WORK REQUEST 1: In the post below, list every word or phrase that appears inside quotation marks, whether single or double.
WORK REQUEST 2: Reproduce the post below word for word, between "We begin in" and "a large margin.", inclusive.

EXCERPT PROVIDED:
=======
Double-sided for Her Pleasure
Are you ready for Bubble Trouble?

We begin in medias res, with Seth dodging(?) away from a new adversary of some kind.  I really hope I keep the splash pages to a minimum.  

"Wow!  Your wierd!" (sic) says Seth in surprise and alarm.  The bubble-entity helpfully replies with a reminder that he is not solid.  We're off to a great start with 2 spelling/grammatical errors.

And yes, the double-sided specter haunts these issues as well, truly making the notebook paper era the nadir of these comics by a large margin.

Page 2

interfiering
Bubble Man goes into a villainous monologue, apropos of nothing.  I respond with sarcasm, apparently breaking the 4th wall.  You have to understand that this was the 90's, and attitude (or 'tude) was mandatory in a protagonist.  I had probably only recently discovered sarcasm myself, and gleefully inserted it where I believed it was appropriate.  A snide remark to the audience disparaging my bubble-foe seemed apt.  

The origin of Bubble Man is an example of double-plagiarism.  Not only is Bubble Man a boss from Mega Man 2, but the design of *my* Bubble Man was ripped off from the Sega Genesis game Vectorman, of which I was a huge fan.  Composing a character out of spheres was easy to draw, and I thought it looked 'hella dope.'  Thus Bubble Man emerged from my half-original imagination.

The video game Vectorman came out in 1995, which makes this issue of SITM at least that old.  I didn't own Vectorman until some time after that, but I do recall renting it from a video store.  The nostalgia is so rich and thick, I could spread it on a cronut.
=======
INFORMATION SHOWN:
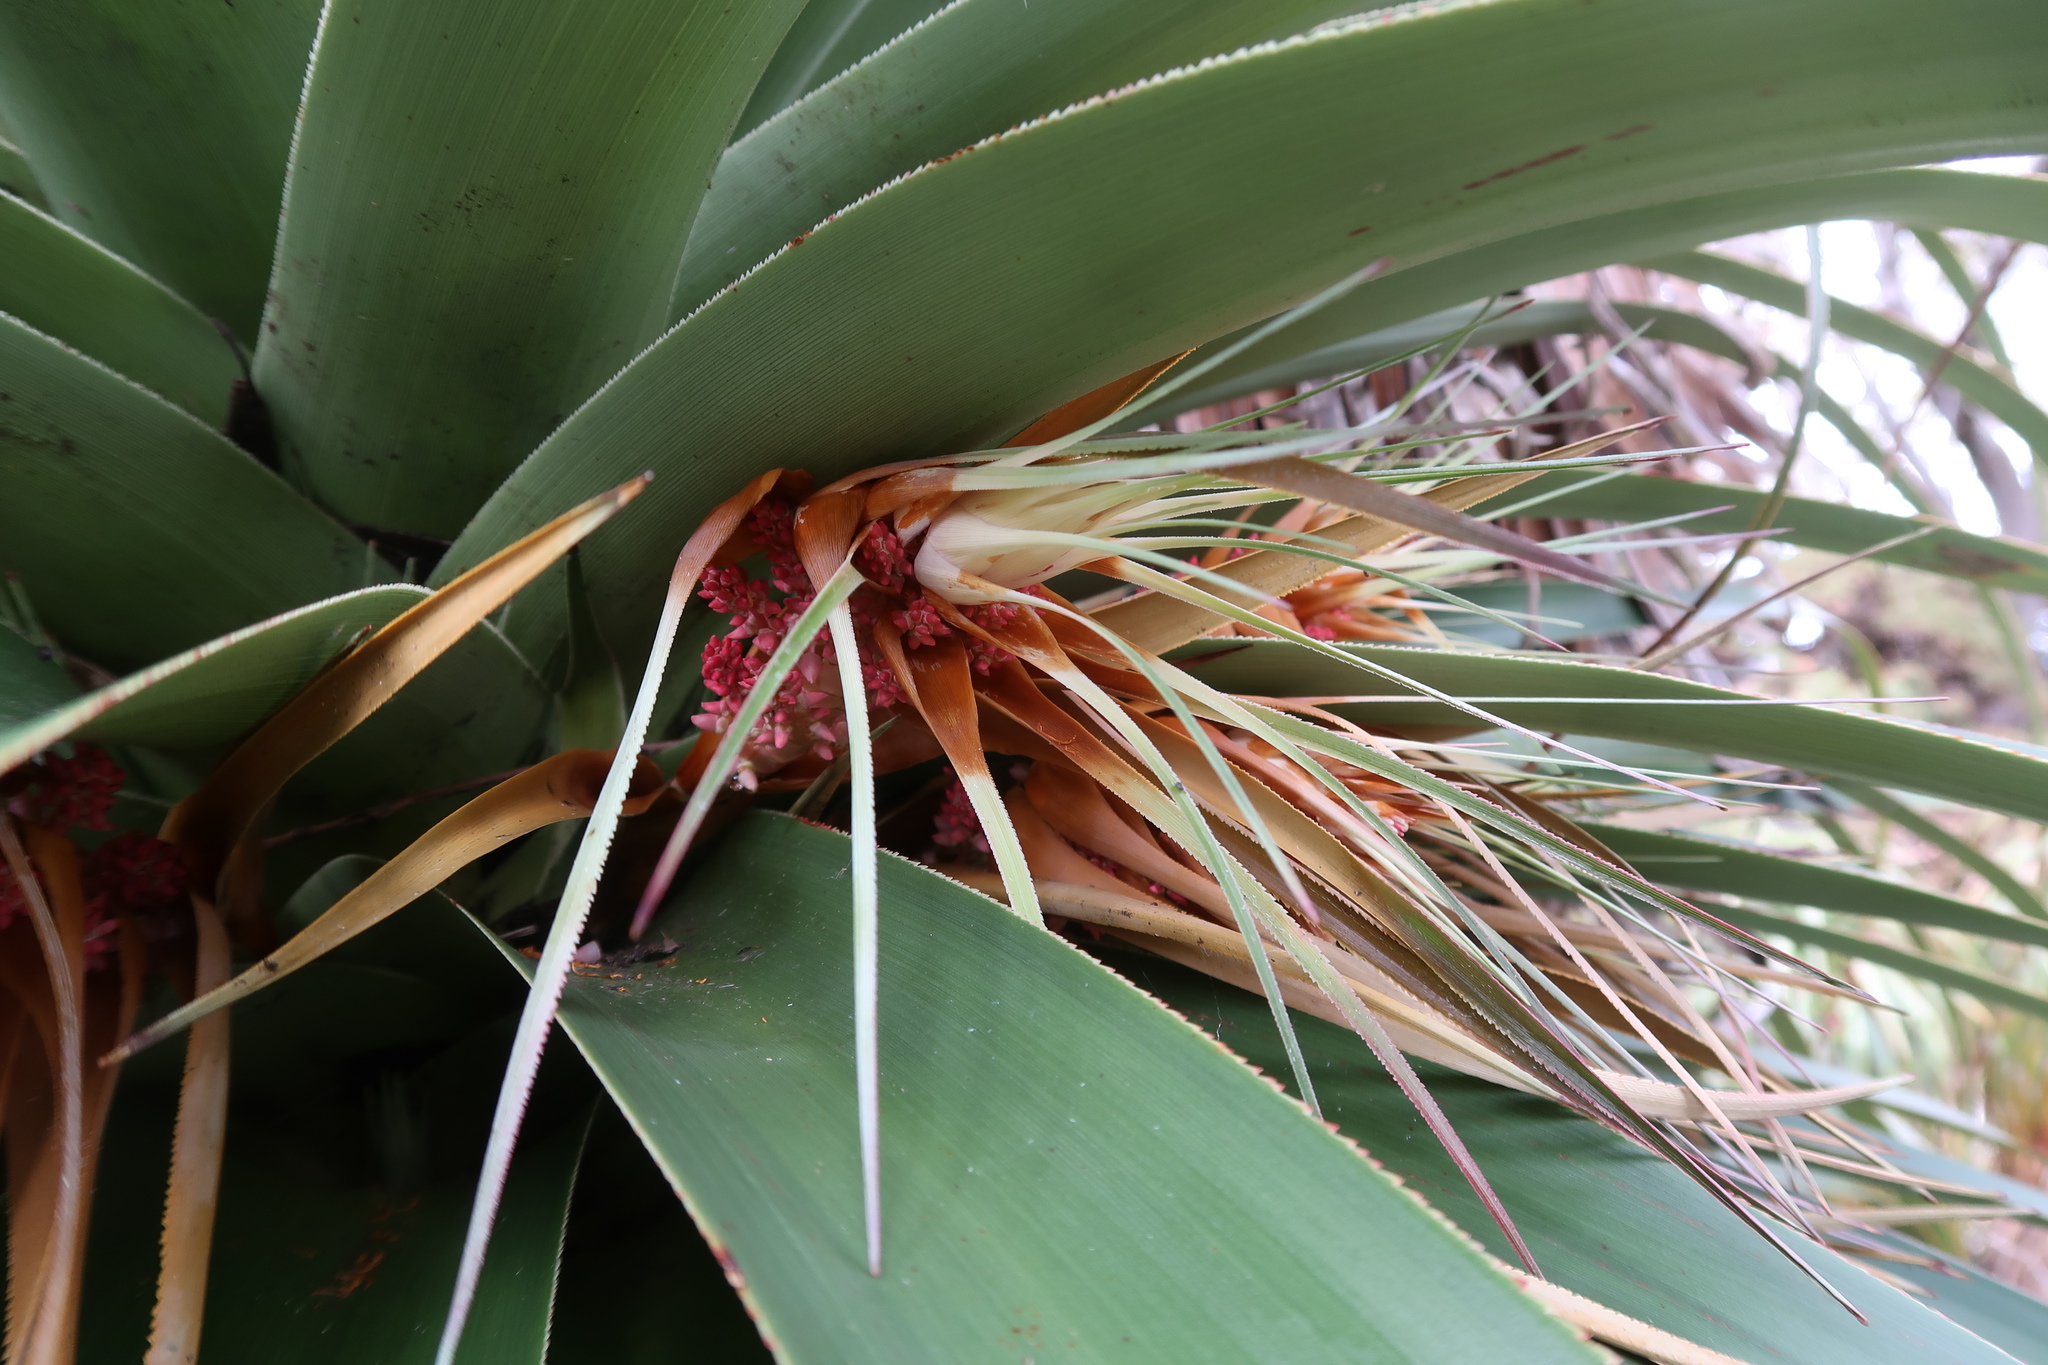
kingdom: Plantae
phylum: Tracheophyta
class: Magnoliopsida
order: Ericales
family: Ericaceae
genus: Dracophyllum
=======
EXERCISE RESULT 1:
- "Wow! Your wierd!"
- 'tude
- 'hella dope.'

EXERCISE RESULT 2:
We begin in medias res, with Seth dodging(?) away from a new adversary of some kind.  I really hope I keep the splash pages to a minimum.  

"Wow!  Your wierd!" (sic) says Seth in surprise and alarm.  The bubble-entity helpfully replies with a reminder that he is not solid.  We're off to a great start with 2 spelling/grammatical errors.

And yes, the double-sided specter haunts these issues as well, truly making the notebook paper era the nadir of these comics by a large margin.